• **What you have to do**:
Word for word, restate the lines from the start of the data below through the line containing "### Parameters".
╭──
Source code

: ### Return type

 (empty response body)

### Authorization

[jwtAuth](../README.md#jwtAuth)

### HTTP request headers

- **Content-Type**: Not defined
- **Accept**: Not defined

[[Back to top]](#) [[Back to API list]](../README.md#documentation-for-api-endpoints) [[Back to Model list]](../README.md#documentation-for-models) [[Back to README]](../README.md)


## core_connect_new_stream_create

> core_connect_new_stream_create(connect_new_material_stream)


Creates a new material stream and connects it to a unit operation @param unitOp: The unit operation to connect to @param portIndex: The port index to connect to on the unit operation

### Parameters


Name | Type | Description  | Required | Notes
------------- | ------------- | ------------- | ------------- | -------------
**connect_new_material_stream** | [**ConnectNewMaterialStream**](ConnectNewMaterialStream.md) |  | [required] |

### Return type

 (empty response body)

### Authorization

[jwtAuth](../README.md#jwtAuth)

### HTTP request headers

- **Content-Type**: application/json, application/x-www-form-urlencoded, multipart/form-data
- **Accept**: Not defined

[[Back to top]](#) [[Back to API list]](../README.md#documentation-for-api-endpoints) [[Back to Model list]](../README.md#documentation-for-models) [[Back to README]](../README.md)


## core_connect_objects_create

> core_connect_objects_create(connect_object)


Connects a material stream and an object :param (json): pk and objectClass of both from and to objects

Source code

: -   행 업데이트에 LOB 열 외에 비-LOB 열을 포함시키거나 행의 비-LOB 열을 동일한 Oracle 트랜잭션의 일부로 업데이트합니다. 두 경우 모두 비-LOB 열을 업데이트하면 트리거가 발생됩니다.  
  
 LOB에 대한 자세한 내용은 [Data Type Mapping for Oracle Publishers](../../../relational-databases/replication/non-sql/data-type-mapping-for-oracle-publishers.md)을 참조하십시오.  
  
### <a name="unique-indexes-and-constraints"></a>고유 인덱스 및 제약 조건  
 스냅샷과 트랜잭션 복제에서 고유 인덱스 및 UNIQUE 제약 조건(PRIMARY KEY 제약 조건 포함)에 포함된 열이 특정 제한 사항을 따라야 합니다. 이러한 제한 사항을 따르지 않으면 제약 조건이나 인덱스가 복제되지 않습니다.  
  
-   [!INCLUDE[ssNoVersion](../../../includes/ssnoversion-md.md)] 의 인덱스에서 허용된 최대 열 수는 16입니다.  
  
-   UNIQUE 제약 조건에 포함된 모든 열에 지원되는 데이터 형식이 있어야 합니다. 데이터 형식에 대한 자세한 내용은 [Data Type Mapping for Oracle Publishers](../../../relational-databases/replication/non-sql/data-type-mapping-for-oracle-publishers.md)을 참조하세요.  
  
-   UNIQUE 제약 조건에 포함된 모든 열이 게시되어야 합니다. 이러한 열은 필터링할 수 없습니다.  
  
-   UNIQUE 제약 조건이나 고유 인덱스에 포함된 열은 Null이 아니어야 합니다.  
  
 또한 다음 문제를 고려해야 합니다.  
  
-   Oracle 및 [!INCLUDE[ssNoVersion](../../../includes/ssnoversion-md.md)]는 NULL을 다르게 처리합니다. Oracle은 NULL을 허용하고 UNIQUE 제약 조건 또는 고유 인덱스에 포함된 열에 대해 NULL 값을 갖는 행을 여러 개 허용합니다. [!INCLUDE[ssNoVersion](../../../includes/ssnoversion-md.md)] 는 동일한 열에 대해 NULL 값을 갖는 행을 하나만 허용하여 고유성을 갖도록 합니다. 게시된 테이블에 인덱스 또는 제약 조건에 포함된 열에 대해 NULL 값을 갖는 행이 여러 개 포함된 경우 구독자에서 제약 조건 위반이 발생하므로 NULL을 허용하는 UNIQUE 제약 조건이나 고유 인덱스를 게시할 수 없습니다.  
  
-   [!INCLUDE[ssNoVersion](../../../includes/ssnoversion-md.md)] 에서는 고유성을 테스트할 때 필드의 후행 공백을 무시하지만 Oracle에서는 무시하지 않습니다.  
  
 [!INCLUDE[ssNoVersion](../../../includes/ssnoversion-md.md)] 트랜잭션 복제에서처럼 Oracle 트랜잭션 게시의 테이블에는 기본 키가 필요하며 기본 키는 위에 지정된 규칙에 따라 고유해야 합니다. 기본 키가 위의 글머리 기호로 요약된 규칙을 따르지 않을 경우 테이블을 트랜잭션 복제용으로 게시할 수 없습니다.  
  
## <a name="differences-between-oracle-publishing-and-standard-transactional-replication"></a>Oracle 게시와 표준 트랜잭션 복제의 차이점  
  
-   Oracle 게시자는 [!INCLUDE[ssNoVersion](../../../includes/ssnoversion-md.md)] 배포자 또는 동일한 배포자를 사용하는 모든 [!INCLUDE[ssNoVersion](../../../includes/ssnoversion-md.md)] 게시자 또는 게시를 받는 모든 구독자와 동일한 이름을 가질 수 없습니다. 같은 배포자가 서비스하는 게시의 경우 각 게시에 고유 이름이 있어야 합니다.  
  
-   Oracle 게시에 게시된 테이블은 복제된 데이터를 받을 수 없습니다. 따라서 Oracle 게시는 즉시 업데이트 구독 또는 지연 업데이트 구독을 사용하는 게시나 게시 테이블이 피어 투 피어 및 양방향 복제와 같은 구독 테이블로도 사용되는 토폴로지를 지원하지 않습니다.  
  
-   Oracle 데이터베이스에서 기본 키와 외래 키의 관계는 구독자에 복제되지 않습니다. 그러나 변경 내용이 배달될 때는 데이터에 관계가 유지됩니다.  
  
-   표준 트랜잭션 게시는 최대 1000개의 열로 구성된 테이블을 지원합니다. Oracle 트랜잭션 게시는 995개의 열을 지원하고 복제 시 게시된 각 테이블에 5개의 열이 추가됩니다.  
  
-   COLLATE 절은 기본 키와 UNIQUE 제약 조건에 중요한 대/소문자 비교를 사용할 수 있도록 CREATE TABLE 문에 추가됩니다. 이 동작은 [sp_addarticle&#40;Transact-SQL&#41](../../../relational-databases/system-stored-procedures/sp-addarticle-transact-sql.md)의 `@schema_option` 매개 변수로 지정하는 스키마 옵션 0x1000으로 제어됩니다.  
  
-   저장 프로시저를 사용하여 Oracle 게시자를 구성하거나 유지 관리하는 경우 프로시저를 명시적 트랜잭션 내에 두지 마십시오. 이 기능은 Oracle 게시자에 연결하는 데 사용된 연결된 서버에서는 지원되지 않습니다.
╰──
• **Solution to this task**:
Source code

: ### Return type

 (empty response body)

### Authorization

[jwtAuth](../README.md#jwtAuth)

### HTTP request headers

- **Content-Type**: Not defined
- **Accept**: Not defined

[[Back to top]](#) [[Back to API list]](../README.md#documentation-for-api-endpoints) [[Back to Model list]](../README.md#documentation-for-models) [[Back to README]](../README.md)


## core_connect_new_stream_create

> core_connect_new_stream_create(connect_new_material_stream)


Creates a new material stream and connects it to a unit operation @param unitOp: The unit operation to connect to @param portIndex: The port index to connect to on the unit operation

### Parameters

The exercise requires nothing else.